Deuxièmement, les apôtres se mirent à parler « en d’autres langues ». Ce fait est significatif car il démontre que le projet de Dieu de bénir et d’être réconcilié avec toutes les nations (cf. Genèse 12.2-3 ; Luc 24.47 ; Actes 1.8) prend un tournant décisif. En Actes 2.5-12, la bénédiction est expérimentée dans un renversement dramatique de la confusion de Babel : des gens de toutes les nations, présentes ce jour-là à Jérusalem, entendent la bonne nouvelle de Dieu dans leur propre langue ! Certes, à la Pentecôte l’Évangile ne fut entendu qu’à Jérusalem et que par des Juifs et prosélytes (Actes 2.5, 11), mais très vite, à travers le ministère des apôtres et de leurs associés, un élan missionnaire hors des frontières ethniques et géographiques d’Israël s’opérera en suivant le programme d’Actes 1.8 (à Jérusalem, dans toute la Judée et en Samarie, et jusqu’aux extrémités de la terre). La Pentecôte présage donc de l’universalité de la mission de l’Église.

Notre récit ?

La Pentecôte est un événement majeur de l’histoire du salut et de la mission de l’Église parce qu’il marque le début de la mission chrétienne : à la Pentecôte, la réconciliation voulue par Dieu s’est mise en marche, inexorablement. Deux millénaires plus tard, l’Église se trouve pourtant dans une situation paradoxale : d’une part, l’Évangile a atteint les extrémités de la terre, mais d’autre part, toute la création n’est pas encore réconciliée avec Dieu. L’Évangile a accompli de grandes choses, mais tant reste encore à faire !

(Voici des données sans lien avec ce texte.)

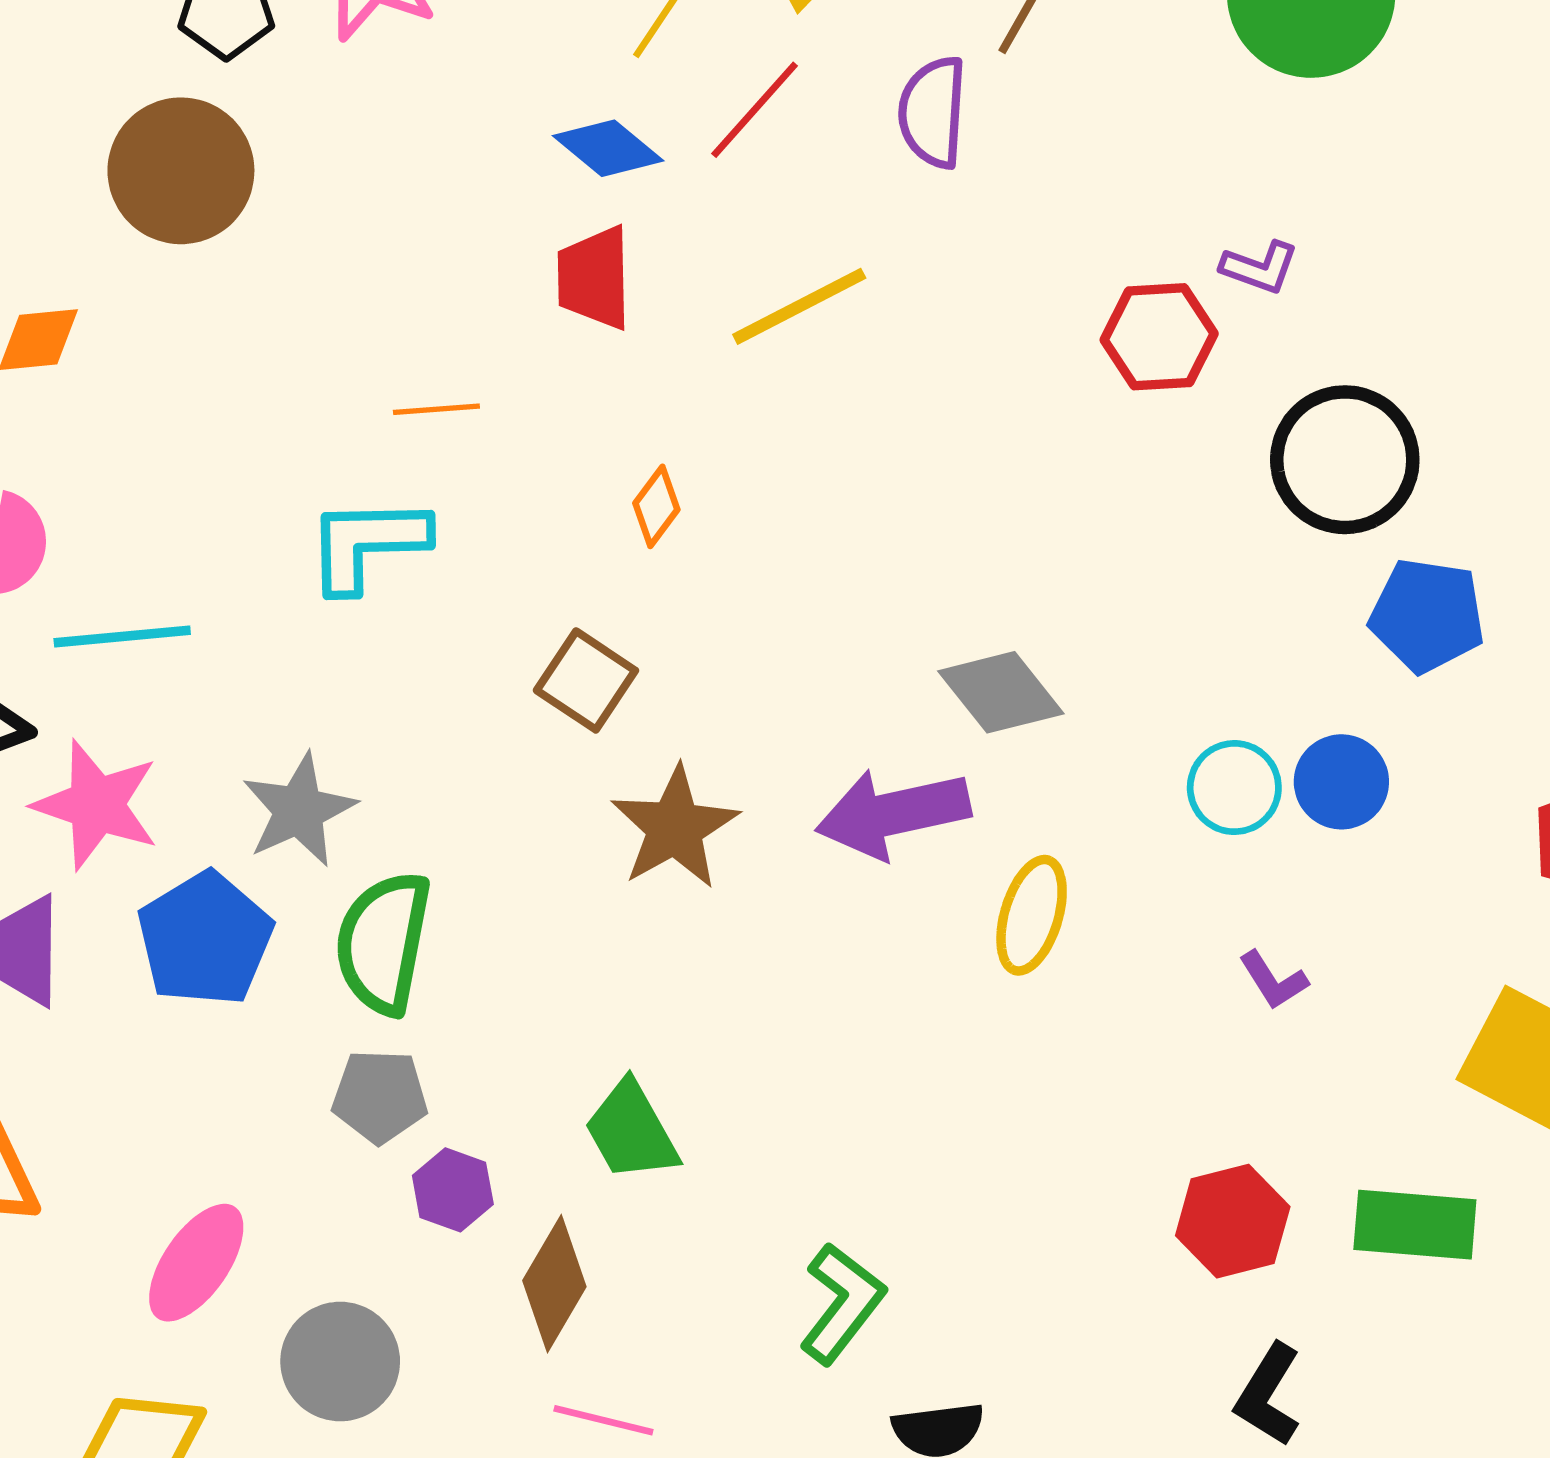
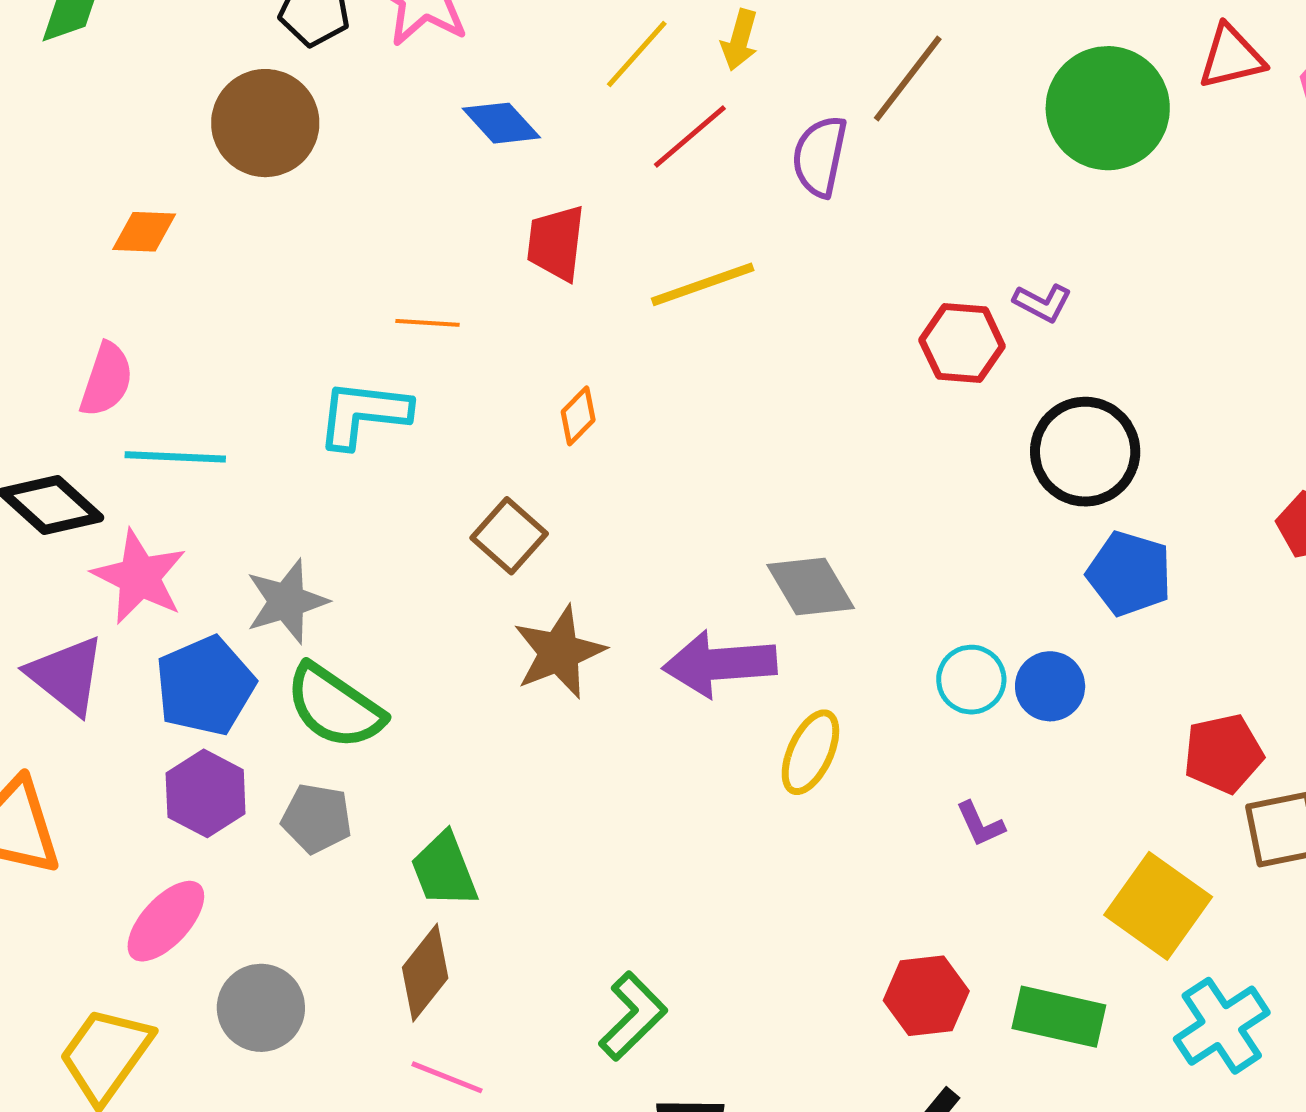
blue diamond: (608, 148) -> (501, 123), moved
green semicircle: (383, 943) -> (335, 707), turned -74
green trapezoid: (631, 1131) -> (444, 870), moved
purple hexagon: (453, 1190) -> (206, 793), moved, size x1.4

Cette situation ne doit surtout pas nous décourager. En pensant à la première Pentecôte, nous nous souvenons que les disciples sont alors partis de rien et que l’Évangile qu’ils ont courageusement proclamé a porté son fruit. À leur tour, où qu’elles se trouvent, quelles que soient leur situation, les communautés chrétiennes se doivent donc de continuer à marcher sur les pas des premiers apôtres : fort de l’Esprit saint qui les accompagnent, elles proclament l’Évangile de la grâce de Dieu en Jésus-Christ.